The company’s links with the alcohol industry are no less notable. The Distilled Spirits Industry Council of Australia, which campaigned against minimum alcohol pricing, is listed as a client of Crosby Textor in a New South Wales register of lobbyists. The trade body includes multinational companies such as Diageo and Bacardi, currently lobbying against a price floor in the UK.

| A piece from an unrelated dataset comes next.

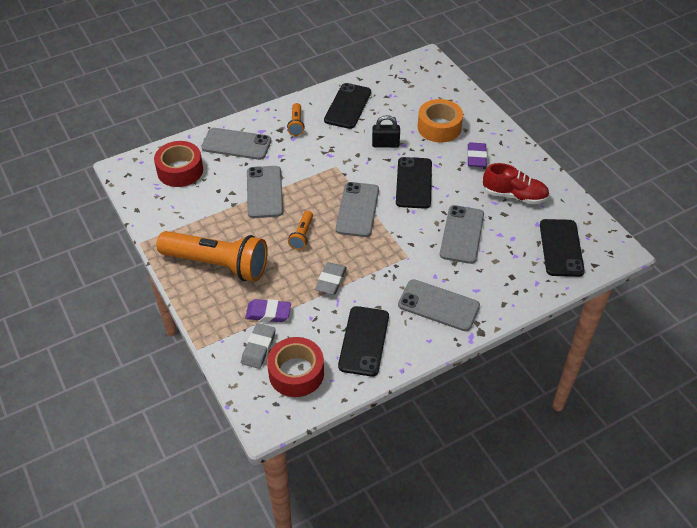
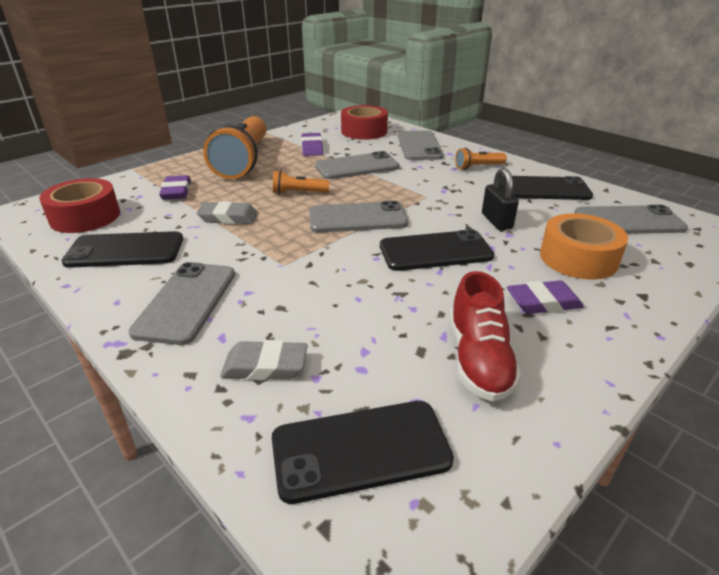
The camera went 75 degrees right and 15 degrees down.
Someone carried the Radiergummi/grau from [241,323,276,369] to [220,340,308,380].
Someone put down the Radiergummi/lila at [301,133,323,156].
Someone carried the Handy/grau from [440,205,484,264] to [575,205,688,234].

With minimum alcohol pricing and plain cigarette packaging both abandoned in quick succession, some in Westminster are beginning to smell a rat. Shadow health secretary Andy Burnham said: “Two public health policies have been dropped since Lynton Crosby arrived. David Cameron needs to come clean about whether Crosby had any involvement in these decisions. From the outside it looks very much like a right-wing lobbyist is dictating the coalition’s public health policy.”

Downing Street has so far refused to say whether it was aware of Crosby’s links to the alcohol and tobacco industries and what role he played in the decision to abandon the measures. But it isn’t just Labour that is sounding the alarm. Sarah Wollaston, the independent-minded Conservative MP for Totnes, and a former GP, tweeted the Mirror’s story with the accompanying words: “Why we desperately need an effective register of lobbyists.

Why we desperately need an effective register of lobbyists. mirror.co.uk/news/uk-news/l…

— Sarah Wollaston MP (@drwollastonmp) May 7, 2013

Convenient, then, that a statutory register of lobbyists is another of the “barnacles” that Crosby has scraped off the boat.